Italian cardinal wants ‘medicine of mercy, not arms of rigidity’

Cardinal Gualtiero Bassetti addressing a forum at the World Meeting of Families

Cardinal Gualtiero  Bassetti who heads the Italian bishops’ conference spoke about Pope Francis’s document of family life, ‘Amoris Laetitia,’ at the World Meeting of Families in Dubllin.

Doctrinal rigidity, according to the head of the powerful Italian bishops’ conference, can’t be the driving force in the Church any longer, but rather accompaniment of people and flexibility in pastoral judgment.

“The Church is a home with the door always open,” said Cardinal Gualtiero Bassetti of Perugia, Italy, during a panel titled “Accompanying, Discerning and Integrating: Human Fragility and Amoris Laetitia.”

While Church doctrine is unchangeable, the cardinal said, it takes into account the individual situations of every family and relationship, even those that did not exist in the past.

“Not every irregularity is a mortal sin,” Bassetti said. “If we consider everything to be a mortal sin, then we exclude any form of integration. Once we acknowledge that not every disorderly act is a mortal sin, then there is opportunity for discernment.”

“The family is a love that saves and will save the world,” is what he wrote in a letter to Pope Francis as well as using it as a motto throughout his speech. Yet, he added, in his document Amoris Laetitia, Francis casts a “paternal gaze” over families while not giving up “the full ideal of matrimony.”

“We, the Church, must look at families with the eyes of the Good Samaritan,” Bassetti said, not just walking past those who stray or falter, but bending down and leading them toward the Church.

The pope’s invitation to accompany, discern and integrate lays down a path that allows the Christian community “to express the full dynamism of the Gospel,” he added.

Borrowing from Francis’s preferred analogy of the Church as “a field hospital,” Bassetti suggested that Catholicism must “embrace the medicine of mercy instead of taking up the arms of rigidity.”
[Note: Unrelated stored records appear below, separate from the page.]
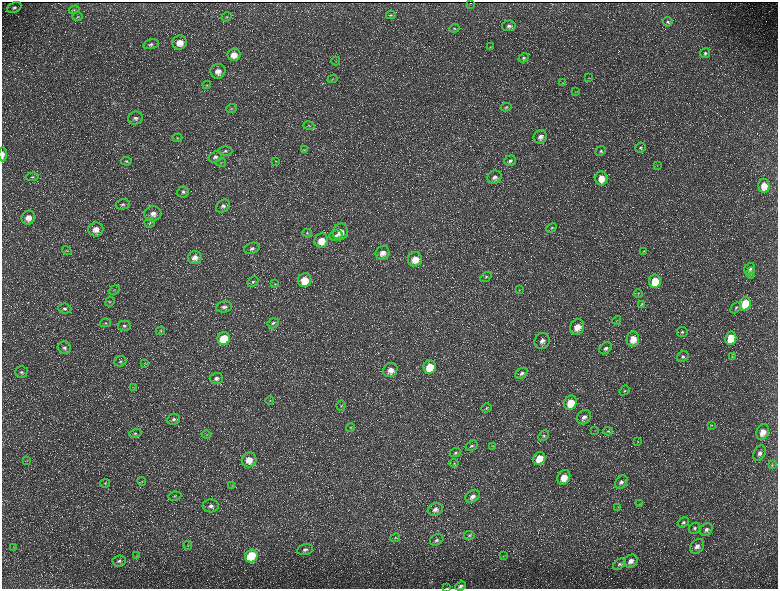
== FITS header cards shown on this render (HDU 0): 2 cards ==
NAXIS1  =                 1552 / length of data axis 1
NAXIS2  =                 1173 / length of data axis 2

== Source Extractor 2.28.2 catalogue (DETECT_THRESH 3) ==
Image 1552 x 1173 px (HDU 0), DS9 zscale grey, zoomed out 1/2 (1 PNG px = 2 x 2 image px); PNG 780 x 591 px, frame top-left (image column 1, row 1173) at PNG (2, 2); each listed source drawn as its Kron ellipse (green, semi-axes under 4 px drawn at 4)
Background 230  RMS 11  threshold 32.2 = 3 sigma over >= 5 px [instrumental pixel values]
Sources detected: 189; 35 cannot appear on this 1/2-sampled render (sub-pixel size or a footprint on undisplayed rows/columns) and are neither listed nor drawn; the other 154 listed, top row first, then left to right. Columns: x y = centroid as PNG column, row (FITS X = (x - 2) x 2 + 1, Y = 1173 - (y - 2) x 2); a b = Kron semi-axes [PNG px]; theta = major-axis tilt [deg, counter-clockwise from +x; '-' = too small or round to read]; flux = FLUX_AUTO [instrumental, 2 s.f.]
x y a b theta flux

Bassetti condemned the general impression that those who married in the Church and then separated – “perhaps without thinking about it enough” – are not included in Christ’s project for forgiveness, joy and grace.

When asked directly by attendees at the summit of families about “the red line” of allowing communion for the divorced and civilly remarried, cautiously considered in Amoris, Bassetti emphasized the importance of discernment.

There’s a fine line, he answered, between “laxity” and “rigorism.” The first leads to priests saying that anything is admissible and the second refuses any form of dialogue. “Both are against mercy, and therefore against the Gospel,” he said.

“The Church walks and addresses with realism what happens in the world and in its ministry,” the cardinal said, adding that the wide disparity of attitudes encountered in different parishes urges the Church to “get a move on.”

Bassetti offered some advice about how to accompany couples and individuals without adopting the “wrong behavior.”Sometimes instead of accompanying, people tend to act as guides, he said, dragging people toward the Church or pushing it ahead. But accompanying means to stand alongside the other, he continued, and walking together.

It’s important to avoid “pre-made recipes” and make sure that situations are assessed individually, the cardinal concluded. “We are called to form consciences, not to expect to substitute them.”